Today, we got the USDA’s first projections for the 2018/19 crop. In addition to giving grain markets an idea of what production numbers are going to be around the world, they also gave us a look at the demand side.
For lentils, the USDA doesn’t actually provide a projection until later in the growing season but, given the focus being around production, we took our own stab at the production.
This year, the USDA is estimating that American farmers will plant 791,000 acres of lentils. This is down 28% year over year. Historically speaking, 94.8% of the planted acres of lentils gets harvested in the US, which means that this year, it can be postulated that American farmers will combine 749,785 acres of lentils.

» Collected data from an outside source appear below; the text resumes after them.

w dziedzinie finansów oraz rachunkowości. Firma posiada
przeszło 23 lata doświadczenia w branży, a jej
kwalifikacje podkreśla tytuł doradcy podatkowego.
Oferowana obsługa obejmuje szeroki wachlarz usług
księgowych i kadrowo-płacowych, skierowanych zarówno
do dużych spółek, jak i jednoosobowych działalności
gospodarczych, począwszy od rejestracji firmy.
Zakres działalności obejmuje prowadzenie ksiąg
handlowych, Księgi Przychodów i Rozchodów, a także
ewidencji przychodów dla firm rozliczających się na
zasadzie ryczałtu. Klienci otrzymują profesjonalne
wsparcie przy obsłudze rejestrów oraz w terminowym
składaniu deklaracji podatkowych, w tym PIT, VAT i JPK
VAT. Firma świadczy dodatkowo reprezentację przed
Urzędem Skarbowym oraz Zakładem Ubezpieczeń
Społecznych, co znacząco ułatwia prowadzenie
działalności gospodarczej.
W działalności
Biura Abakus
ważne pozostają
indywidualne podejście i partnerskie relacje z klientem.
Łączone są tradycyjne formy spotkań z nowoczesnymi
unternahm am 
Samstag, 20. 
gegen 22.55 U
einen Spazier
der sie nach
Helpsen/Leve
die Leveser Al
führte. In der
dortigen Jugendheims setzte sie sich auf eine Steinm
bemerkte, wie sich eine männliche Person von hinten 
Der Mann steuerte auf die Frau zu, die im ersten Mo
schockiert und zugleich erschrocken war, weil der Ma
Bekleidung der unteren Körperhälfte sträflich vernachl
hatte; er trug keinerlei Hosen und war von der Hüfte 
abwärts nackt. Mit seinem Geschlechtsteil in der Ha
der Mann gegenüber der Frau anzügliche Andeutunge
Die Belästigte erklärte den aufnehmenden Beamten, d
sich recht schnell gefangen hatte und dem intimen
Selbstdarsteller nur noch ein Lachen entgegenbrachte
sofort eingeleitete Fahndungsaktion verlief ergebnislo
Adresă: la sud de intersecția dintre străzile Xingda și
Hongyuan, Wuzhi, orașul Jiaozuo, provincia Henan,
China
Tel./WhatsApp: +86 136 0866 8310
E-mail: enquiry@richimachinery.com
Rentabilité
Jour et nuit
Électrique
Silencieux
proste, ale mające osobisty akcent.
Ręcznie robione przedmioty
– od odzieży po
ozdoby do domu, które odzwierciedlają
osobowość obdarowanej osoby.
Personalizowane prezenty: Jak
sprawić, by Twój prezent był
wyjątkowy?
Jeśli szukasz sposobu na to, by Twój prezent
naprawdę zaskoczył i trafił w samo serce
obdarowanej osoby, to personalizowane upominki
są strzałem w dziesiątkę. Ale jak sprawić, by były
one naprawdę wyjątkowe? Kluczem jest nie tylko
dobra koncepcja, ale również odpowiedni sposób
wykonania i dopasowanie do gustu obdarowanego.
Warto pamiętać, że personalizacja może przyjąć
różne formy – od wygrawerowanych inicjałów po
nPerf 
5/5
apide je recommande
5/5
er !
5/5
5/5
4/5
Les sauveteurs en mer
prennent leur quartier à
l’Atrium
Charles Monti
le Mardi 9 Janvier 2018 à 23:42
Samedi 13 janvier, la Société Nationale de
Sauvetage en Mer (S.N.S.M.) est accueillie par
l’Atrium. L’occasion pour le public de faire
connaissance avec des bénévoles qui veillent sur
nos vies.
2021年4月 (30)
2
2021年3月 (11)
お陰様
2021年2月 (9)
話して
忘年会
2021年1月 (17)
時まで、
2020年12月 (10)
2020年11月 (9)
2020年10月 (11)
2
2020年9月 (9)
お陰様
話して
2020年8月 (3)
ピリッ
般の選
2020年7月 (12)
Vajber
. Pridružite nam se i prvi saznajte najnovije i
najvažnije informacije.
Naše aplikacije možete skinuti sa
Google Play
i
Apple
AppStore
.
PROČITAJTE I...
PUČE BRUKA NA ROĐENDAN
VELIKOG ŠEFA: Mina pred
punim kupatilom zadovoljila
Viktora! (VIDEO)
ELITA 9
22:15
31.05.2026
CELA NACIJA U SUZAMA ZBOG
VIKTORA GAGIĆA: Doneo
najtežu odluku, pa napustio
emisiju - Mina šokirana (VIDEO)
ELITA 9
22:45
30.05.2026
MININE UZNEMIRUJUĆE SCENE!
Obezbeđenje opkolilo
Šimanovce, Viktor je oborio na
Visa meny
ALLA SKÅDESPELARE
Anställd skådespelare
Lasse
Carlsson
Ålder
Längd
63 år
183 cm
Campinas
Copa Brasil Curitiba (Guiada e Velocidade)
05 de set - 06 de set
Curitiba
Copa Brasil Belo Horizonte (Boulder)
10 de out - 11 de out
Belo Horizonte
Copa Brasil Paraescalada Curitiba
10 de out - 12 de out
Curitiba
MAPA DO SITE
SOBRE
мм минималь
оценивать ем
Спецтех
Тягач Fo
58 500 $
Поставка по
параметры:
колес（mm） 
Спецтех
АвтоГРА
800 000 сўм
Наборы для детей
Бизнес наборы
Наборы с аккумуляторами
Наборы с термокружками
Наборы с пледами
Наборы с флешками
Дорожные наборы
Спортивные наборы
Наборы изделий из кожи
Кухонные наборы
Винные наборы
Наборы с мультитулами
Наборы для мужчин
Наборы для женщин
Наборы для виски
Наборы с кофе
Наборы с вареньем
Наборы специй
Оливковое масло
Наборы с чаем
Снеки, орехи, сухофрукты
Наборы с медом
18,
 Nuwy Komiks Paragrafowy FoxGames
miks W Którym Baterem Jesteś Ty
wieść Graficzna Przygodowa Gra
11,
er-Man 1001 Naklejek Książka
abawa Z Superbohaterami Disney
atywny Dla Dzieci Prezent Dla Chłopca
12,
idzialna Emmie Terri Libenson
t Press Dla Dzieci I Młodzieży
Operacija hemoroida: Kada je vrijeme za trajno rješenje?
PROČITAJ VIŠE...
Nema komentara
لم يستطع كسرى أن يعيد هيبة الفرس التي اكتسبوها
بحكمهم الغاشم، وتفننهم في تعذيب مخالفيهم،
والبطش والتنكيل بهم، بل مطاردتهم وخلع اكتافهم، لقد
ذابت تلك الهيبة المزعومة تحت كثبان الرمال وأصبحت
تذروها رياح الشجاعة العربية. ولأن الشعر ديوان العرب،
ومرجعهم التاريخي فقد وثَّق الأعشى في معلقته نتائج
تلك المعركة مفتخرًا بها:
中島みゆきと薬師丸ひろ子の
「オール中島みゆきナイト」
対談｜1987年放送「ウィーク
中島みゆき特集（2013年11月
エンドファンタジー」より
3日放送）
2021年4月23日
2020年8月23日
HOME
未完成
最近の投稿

Using the average yield of the last 5 years of 1,206 lbs/acre, it can be forecasted that the American farmer will produce 410,225 metric tonnes of lentils.
Compared to last year’s production 339,335 tonnes, this would mean that this year’s American lentils harvest will be 21% higher.
We are assuming that we will have better (read: not as dry) weather this year, and thus, production in 2018/19 is expected to be up due to yield increase.
We have to point that this production forecast is just a shot in the dark.
If accurate though, it means that North American lentils supplies could get hefty. But everything depends on the weather from now during the planting season this spring until harvest in the fall. Therefore, the weather is a wildcard to watch going forward.